## What the task requires
Include in the reply only the lines from the start of the data below through the line containing "p_data_sz ) - 1 )", reproduced exactly and with no pictures.
(Material supplied)
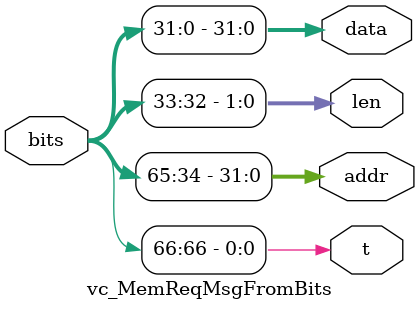
<source format=v>

`ifndef VC_MEM_REQ_MSG_V
`define VC_MEM_REQ_MSG_V


// Data field

`define VC_MEM_REQ_MSG_DATA_SZ( p_addr_sz, p_data_sz )                  \
  p_data_sz

`define VC_MEM_REQ_MSG_DATA_MSB( p_addr_sz, p_data_sz )                 \
  ( `VC_MEM_REQ_MSG_DATA_SZ( p_addr_sz, p_data_sz ) - 1 )

`define VC_MEM_REQ_MSG_DATA_FIELD( p_addr_sz, p_data_sz )               \
  (`VC_MEM_REQ_MSG_DATA_MSB( p_addr_sz, p_data_sz )):                   \
  0

// Length field

`define VC_MEM_REQ_MSG_LEN_SZ( p_addr_sz, p_data_sz )                   \
  ($clog2(p_data_sz/8))

`define VC_MEM_REQ_MSG_LEN_MSB( p_addr_sz, p_data_sz )                  \
  (   `VC_MEM_REQ_MSG_DATA_MSB( p_addr_sz, p_data_sz )                  \
    + `VC_MEM_REQ_MSG_LEN_SZ( p_addr_sz, p_data_sz ) )

`define VC_MEM_REQ_MSG_LEN_FIELD( p_addr_sz, p_data_sz )                \
  (`VC_MEM_REQ_MSG_LEN_MSB( p_addr_sz, p_data_sz )):                    \
  (`VC_MEM_REQ_MSG_DATA_MSB( p_addr_sz, p_data_sz ) + 1)

// Address field

`define VC_MEM_REQ_MSG_ADDR_SZ( p_addr_sz, p_data_sz )                  \
  p_addr_sz

`define VC_MEM_REQ_MSG_ADDR_MSB( p_addr_sz, p_data_sz )                 \
  (   `VC_MEM_REQ_MSG_LEN_MSB( p_addr_sz, p_data_sz )                   \
    + `VC_MEM_REQ_MSG_ADDR_SZ( p_addr_sz, p_data_sz ) )

`define VC_MEM_REQ_MSG_ADDR_FIELD( p_addr_sz, p_data_sz )               \
  (`VC_MEM_REQ_MSG_ADDR_MSB( p_addr_sz, p_data_sz )):                   \
  (`VC_MEM_REQ_MSG_LEN_MSB( p_addr_sz, p_data_sz ) + 1)

// Type field

`define VC_MEM_REQ_MSG_TYPE_SZ( p_addr_sz, p_data_sz ) 1
`define VC_MEM_REQ_MSG_TYPE_READ                       1'd0
`define VC_MEM_REQ_MSG_TYPE_WRITE                      1'd1

`define VC_MEM_REQ_MSG_TYPE_MSB( p_addr_sz, p_data_sz )                 \
  (   `VC_MEM_REQ_MSG_ADDR_MSB( p_addr_sz, p_data_sz )                  \
    + `VC_MEM_REQ_MSG_TYPE_SZ( p_addr_sz, p_data_sz ) )

`define VC_MEM_REQ_MSG_TYPE_FIELD( p_addr_sz, p_data_sz )               \
  (`VC_MEM_REQ_MSG_TYPE_MSB( p_addr_sz, p_data_sz )):                   \
  (`VC_MEM_REQ_MSG_ADDR_MSB( p_addr_sz, p_data_sz ) + 1)

// Total size of message

`define VC_MEM_REQ_MSG_SZ( p_addr_sz, p_data_sz )                       \
  (   `VC_MEM_REQ_MSG_TYPE_SZ( p_addr_sz, p_data_sz )                   \
    + `VC_MEM_REQ_MSG_ADDR_SZ( p_addr_sz, p_data_sz )                   \
    + `VC_MEM_REQ_MSG_LEN_SZ(  p_addr_sz, p_data_sz )                   \
    + `VC_MEM_REQ_MSG_DATA_SZ( p_addr_sz, p_data_sz ) )

//------------------------------------------------------------------------
// Convert message to bits
//------------------------------------------------------------------------

module vc_MemReqMsgToBits
#(
  parameter p_addr_sz = 32,
  parameter p_data_sz = 32
)(
  // Input message

  input [`VC_MEM_REQ_MSG_TYPE_SZ(p_addr_sz,p_data_sz)-1:0] t,
  input [`VC_MEM_REQ_MSG_ADDR_SZ(p_addr_sz,p_data_sz)-1:0] addr,
  input [`VC_MEM_REQ_MSG_LEN_SZ( p_addr_sz,p_data_sz)-1:0] len,
  input [`VC_MEM_REQ_MSG_DATA_SZ(p_addr_sz,p_data_sz)-1:0] data,

  // Output bits

  output [`VC_MEM_REQ_MSG_SZ(p_addr_sz,p_data_sz)-1:0] bits
);

  assign bits[`VC_MEM_REQ_MSG_TYPE_FIELD(p_addr_sz,p_data_sz)] = t;
  assign bits[`VC_MEM_REQ_MSG_ADDR_FIELD(p_addr_sz,p_data_sz)] = addr;
  assign bits[`VC_MEM_REQ_MSG_LEN_FIELD( p_addr_sz,p_data_sz)] = len;
  assign bits[`VC_MEM_REQ_MSG_DATA_FIELD(p_addr_sz,p_data_sz)] = data;

endmodule

//------------------------------------------------------------------------
// Convert message from bits
//------------------------------------------------------------------------

module vc_MemReqMsgFromBits
#(
  parameter p_addr_sz = 32,
  parameter p_data_sz = 32
)(
  // Input bits

  input [`VC_MEM_REQ_MSG_SZ(p_addr_sz,p_data_sz)-1:0] bits,

  // Output message

  output [`VC_MEM_REQ_MSG_TYPE_SZ(p_addr_sz,p_data_sz)-1:0] t,
  output [`VC_MEM_REQ_MSG_ADDR_SZ(p_addr_sz,p_data_sz)-1:0] addr,
  output [`VC_MEM_REQ_MSG_LEN_SZ( p_addr_sz,p_data_sz)-1:0] len,
  output [`VC_MEM_REQ_MSG_DATA_SZ(p_addr_sz,p_data_sz)-1:0] data
);

  assign t = bits[`VC_MEM_REQ_MSG_TYPE_FIELD(p_addr_sz,p_data_sz)];
  assign addr = bits[`VC_MEM_REQ_MSG_ADDR_FIELD(p_addr_sz,p_data_sz)];
  assign len  = bits[`VC_MEM_REQ_MSG_LEN_FIELD( p_addr_sz,p_data_sz)];
  assign data = bits[`VC_MEM_REQ_MSG_DATA_FIELD(p_addr_sz,p_data_sz)];

endmodule

//------------------------------------------------------------------------
// Convert message to string
//------------------------------------------------------------------------

`ifndef SYNTHESIS
module vc_MemReqMsgToStr
#(
  parameter p_addr_sz = 32,
  parameter p_data_sz = 32
)(
  input [`VC_MEM_REQ_MSG_SZ(p_addr_sz,p_data_sz)-1:0] msg
);

  // Extract fields

  wire [`VC_MEM_REQ_MSG_TYPE_SZ(p_addr_sz,p_data_sz)-1:0] t;
  wire [`VC_MEM_REQ_MSG_ADDR_SZ(p_addr_sz,p_data_sz)-1:0] addr;
  wire [`VC_MEM_REQ_MSG_LEN_SZ( p_addr_sz,p_data_sz)-1:0] len;
  wire [`VC_MEM_REQ_MSG_DATA_SZ(p_addr_sz,p_data_sz)-1:0] data;

  vc_MemReqMsgFromBits#(p_addr_sz,p_data_sz) mem_req_msg_from_bits
  (
    .bits (msg),
    .t (t),
    .addr (addr),
    .len  (len),
    .data (data)
  );

  // Short names

  localparam c_msg_sz = `VC_MEM_REQ_MSG_SZ(p_addr_sz,p_data_sz);
  localparam c_read   = `VC_MEM_REQ_MSG_TYPE_READ;
  localparam c_write  = `VC_MEM_REQ_MSG_TYPE_WRITE;

  // Full string sized for 14 characters

  reg [4*8-1:0]  addr_str;
  reg [1*8-1:0]  len_str;
  reg [4*8-1:0]  data_str;

  reg [14*8-1:0] full_str;
  always @(*) begin

    $sformat( addr_str, "%x", addr );
    $sformat( len_str,  "%x", len  );
    $sformat( data_str, "%x", data );

    if ( msg === {c_msg_sz{1'bx}} )
      $sformat( full_str, "x          ");
    else begin
      case ( t )
        c_read  : $sformat( full_str, "rd:%s:%s     ", addr_str, len_str );
        c_write : $sformat( full_str, "wr:%s:%s:%s", addr_str, len_str, data_str );
        default : $sformat( full_str, "undefined t" );
      endcase
    end

  end

  // Tiny string sized for 2 characters

  reg [2*8-1:0] tiny_str;
  always @(*) begin

    if ( msg === {c_msg_sz{1'bx}} )
      $sformat( tiny_str, "x ");
    else begin
      case ( t )
        c_read  : $sformat( tiny_str, "rd" );
        c_write : $sformat( tiny_str, "wr" );
        default : $sformat( tiny_str, "??" );
      endcase
    end

  end

endmodule
`endif /* SYNTHESIS */

`endif /* VC_MEM_REQ_MSG_V */


</source>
(End Material supplied)
## Task output
<source format=v>

`ifndef VC_MEM_REQ_MSG_V
`define VC_MEM_REQ_MSG_V


// Data field

`define VC_MEM_REQ_MSG_DATA_SZ( p_addr_sz, p_data_sz )                  \
  p_data_sz

`define VC_MEM_REQ_MSG_DATA_MSB( p_addr_sz, p_data_sz )                 \
  ( `VC_MEM_REQ_MSG_DATA_SZ( p_addr_sz, p_data_sz ) - 1 )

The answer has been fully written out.